3.2.09. Normal forms (2NF)

  • In context
    • Not 2NF: AB → C, A → C
      • AB → C is not in 2NF, because B can be removed
    • Not 2NF: AB → CDE, B → DE
      • because attributes D&E are dependent on part of the composite key (B of AB), not all of it

3.2.10. Normalisation (2NF)

  • Split attributes not depended on all of the primary key into separate relations

3.2.11. Normal forms (BCNF)

  • Boyce-Codd Normal form (BCNF)
    • Simpler, stricter 3NF
      • BCNF → 3NF
      • 3NF does not imply BCNF
    • nontrivial functional dependency X → Y
    • Then X must be a superkey

3.2.12. Normal forms (3NF)

  • Third Normal form (3NF)
  • Derived/based on transitive dependency
  • For all nontrivial functional dependencies
    X → A
  • Either X must be a superkey
  • Or A is a prime attribute
    (member of a key)

3.2.13. Normal forms in context

  • AB → C, C → D, D → A
  • In context
    • 3NF? Yes
      • Because AB is a superkey and
      • D and A are prime attributes
    • BCNF? No
      • Because C and D are not superkeys
      • (even though AB is)

3.2.14. Normalisation (3NF)

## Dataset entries
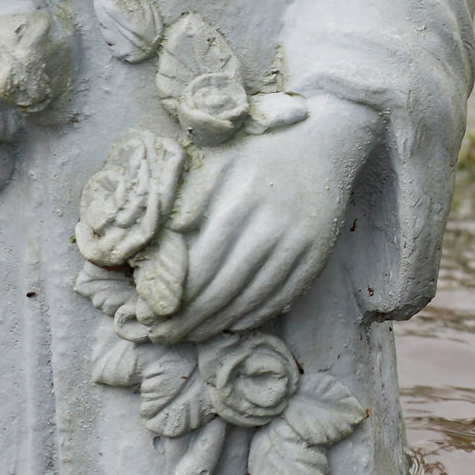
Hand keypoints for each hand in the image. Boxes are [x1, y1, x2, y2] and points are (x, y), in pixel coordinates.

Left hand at [155, 102, 376, 339]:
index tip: (150, 314)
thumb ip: (191, 196)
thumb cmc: (261, 148)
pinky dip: (256, 315)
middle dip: (190, 318)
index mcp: (241, 200)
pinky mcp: (317, 254)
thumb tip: (166, 239)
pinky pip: (283, 295)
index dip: (174, 296)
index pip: (201, 264)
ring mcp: (299, 243)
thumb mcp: (220, 159)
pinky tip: (234, 324)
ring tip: (192, 336)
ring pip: (253, 297)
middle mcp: (272, 225)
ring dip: (219, 323)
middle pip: (224, 287)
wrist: (325, 139)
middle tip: (165, 336)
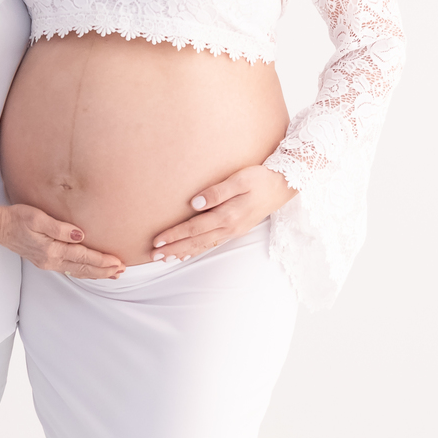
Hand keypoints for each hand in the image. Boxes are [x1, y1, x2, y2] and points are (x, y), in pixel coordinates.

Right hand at [0, 203, 125, 277]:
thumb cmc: (17, 218)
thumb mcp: (38, 217)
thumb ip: (59, 228)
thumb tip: (80, 235)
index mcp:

## Apply what you read
A: According to the normal forms notes, why is the example AB → C, C → D, D → A not in BCNF?
B: Reproduce verbatim the portion of the normal forms notes that begins with the words containing "3.2.13. Normal forms" and ends with "though AB is)".

## Answers for the tasks
A: Because C and D are not superkeys.

B:
3.2.13. Normal forms in context

  • AB → C, C → D, D → A
  • In context
    • 3NF? Yes
      • Because AB is a superkey and
      • D and A are prime attributes
    • BCNF? No
      • Because C and D are not superkeys
      • (even though AB is)